There are a number of South African bands and duos currently giving themselves out as blues bands but hardly any of them actually play blues. The accrual trend leans towards heavily rocked up blues, blues rock or eclectic blues influenced roots music. Even John Frick's old band, the Blues Broers, nowadays is an adult rock band infused with the spirit of the blues rather than direct from the Delta. Their albums mix in blues with whatever else they have to offer. John Frick Band is the real deal. There is no mistaking the music for anything else than stone blues with the infusion of contemporary influences and attitudes, which is just what blues has always been about. No contemporary bluesman, whether in the Mississippi Delta or on the Southside of Chicago, or elsewhere, every thought of themselves as playing old-timey, traditional music.
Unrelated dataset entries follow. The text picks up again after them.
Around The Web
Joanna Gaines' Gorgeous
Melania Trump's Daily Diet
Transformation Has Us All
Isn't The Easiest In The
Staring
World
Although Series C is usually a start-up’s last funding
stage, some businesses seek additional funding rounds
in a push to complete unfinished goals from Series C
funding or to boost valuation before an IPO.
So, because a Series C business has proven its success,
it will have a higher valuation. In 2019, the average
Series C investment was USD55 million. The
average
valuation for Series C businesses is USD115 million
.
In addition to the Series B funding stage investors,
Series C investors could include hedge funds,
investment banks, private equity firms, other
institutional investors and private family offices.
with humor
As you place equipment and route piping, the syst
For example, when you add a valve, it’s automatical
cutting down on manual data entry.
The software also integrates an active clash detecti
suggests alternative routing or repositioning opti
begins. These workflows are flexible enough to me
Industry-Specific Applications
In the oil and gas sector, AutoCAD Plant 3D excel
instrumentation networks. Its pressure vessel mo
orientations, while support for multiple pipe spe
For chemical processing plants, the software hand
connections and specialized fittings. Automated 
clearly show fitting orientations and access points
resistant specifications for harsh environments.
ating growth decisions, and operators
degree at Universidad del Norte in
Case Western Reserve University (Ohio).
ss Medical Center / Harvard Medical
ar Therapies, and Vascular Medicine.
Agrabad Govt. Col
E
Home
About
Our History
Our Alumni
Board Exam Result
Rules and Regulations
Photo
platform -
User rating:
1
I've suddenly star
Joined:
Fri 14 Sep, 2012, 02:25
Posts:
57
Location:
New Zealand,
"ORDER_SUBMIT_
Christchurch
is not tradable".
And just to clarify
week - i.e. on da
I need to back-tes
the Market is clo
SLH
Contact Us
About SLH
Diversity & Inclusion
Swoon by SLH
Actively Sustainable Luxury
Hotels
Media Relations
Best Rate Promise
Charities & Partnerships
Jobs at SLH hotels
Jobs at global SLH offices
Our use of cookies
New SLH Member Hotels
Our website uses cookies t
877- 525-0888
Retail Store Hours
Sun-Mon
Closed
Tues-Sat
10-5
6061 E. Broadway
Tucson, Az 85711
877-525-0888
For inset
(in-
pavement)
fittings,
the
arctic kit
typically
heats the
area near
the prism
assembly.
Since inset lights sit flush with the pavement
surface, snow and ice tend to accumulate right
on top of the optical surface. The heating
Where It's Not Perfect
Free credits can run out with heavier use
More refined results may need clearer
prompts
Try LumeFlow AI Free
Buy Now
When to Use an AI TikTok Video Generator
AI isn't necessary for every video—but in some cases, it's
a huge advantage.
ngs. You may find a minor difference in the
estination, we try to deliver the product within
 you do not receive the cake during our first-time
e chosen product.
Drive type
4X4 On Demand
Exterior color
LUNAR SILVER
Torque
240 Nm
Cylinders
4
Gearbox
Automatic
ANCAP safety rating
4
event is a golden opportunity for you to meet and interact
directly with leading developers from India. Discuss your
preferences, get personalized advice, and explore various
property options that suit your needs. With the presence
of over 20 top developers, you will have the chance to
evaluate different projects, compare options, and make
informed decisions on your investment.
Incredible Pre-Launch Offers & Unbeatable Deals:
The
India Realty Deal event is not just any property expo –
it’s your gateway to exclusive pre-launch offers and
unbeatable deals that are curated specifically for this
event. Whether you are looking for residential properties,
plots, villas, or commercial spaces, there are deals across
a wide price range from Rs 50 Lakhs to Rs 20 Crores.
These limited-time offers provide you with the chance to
Each and every one was as hip and as modern as he could be, reflecting contemporary mores and woes rather than being stuck in some moribund folk tradition. In The Hague Delta this is what John Frick is doing. He mixes the tradition of blues with his view of life as he lives it, writes great tunes to go with the words and plays brilliant guitar parts that are understated when required and brash when required. The rhythm section swings solidly and Leo Birza's keyboard parts are the filigree detail. Tom Moerenhout's horn parts are proof that brass and blues should live in symbiosis.

By the way, by now I am also quite impressed with "Blinded" even if I still believe that is a very low key opener for the album.

So, I love this album. It is a good collection of blues. There are at least killer cuts that deserve to become standards over time. Can't wait for the next album.